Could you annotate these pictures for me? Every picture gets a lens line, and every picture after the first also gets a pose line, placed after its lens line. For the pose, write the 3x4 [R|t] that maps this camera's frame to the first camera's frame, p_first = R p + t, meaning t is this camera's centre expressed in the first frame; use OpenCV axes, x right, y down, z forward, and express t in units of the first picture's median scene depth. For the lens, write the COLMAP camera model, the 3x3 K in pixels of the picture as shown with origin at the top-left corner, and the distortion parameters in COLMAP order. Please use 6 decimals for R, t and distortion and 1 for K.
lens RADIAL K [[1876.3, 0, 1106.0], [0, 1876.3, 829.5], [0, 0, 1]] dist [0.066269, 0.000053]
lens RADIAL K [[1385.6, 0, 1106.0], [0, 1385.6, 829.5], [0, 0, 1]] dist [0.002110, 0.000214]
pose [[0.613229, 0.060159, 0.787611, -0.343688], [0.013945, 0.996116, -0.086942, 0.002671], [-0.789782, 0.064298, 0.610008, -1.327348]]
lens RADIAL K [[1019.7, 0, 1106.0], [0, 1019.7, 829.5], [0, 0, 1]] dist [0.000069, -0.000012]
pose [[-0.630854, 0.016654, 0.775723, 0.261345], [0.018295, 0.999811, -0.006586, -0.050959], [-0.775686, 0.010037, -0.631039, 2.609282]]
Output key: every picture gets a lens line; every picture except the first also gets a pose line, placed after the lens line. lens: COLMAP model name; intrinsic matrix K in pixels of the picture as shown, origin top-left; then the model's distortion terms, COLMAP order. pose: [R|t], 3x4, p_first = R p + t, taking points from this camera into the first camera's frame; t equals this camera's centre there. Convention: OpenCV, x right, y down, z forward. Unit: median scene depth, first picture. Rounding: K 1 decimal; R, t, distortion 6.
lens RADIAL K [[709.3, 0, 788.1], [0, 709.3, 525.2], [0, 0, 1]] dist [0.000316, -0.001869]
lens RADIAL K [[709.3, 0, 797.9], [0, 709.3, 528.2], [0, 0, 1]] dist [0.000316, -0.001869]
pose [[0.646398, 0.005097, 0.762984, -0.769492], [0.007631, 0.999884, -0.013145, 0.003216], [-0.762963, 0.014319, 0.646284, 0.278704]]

> _Exercise directions_:
Quote every line, starting with the one that contains "Output key: every" and continuing through the last of the rows, both ends included, without changing anything.

> _Solved exercise_:
Output key: every picture gets a lens line; every picture except the first also gets a pose line, placed after the lens line. lens: COLMAP model name; intrinsic matrix K in pixels of the picture as shown, origin top-left; then the model's distortion terms, COLMAP order. pose: [R|t], 3x4, p_first = R p + t, taking points from this camera into the first camera's frame; t equals this camera's centre there. Convention: OpenCV, x right, y down, z forward. Unit: median scene depth, first picture. Rounding: K 1 decimal; R, t, distortion 6.
lens RADIAL K [[709.3, 0, 788.1], [0, 709.3, 525.2], [0, 0, 1]] dist [0.000316, -0.001869]
lens RADIAL K [[709.3, 0, 797.9], [0, 709.3, 528.2], [0, 0, 1]] dist [0.000316, -0.001869]
pose [[0.646398, 0.005097, 0.762984, -0.769492], [0.007631, 0.999884, -0.013145, 0.003216], [-0.762963, 0.014319, 0.646284, 0.278704]]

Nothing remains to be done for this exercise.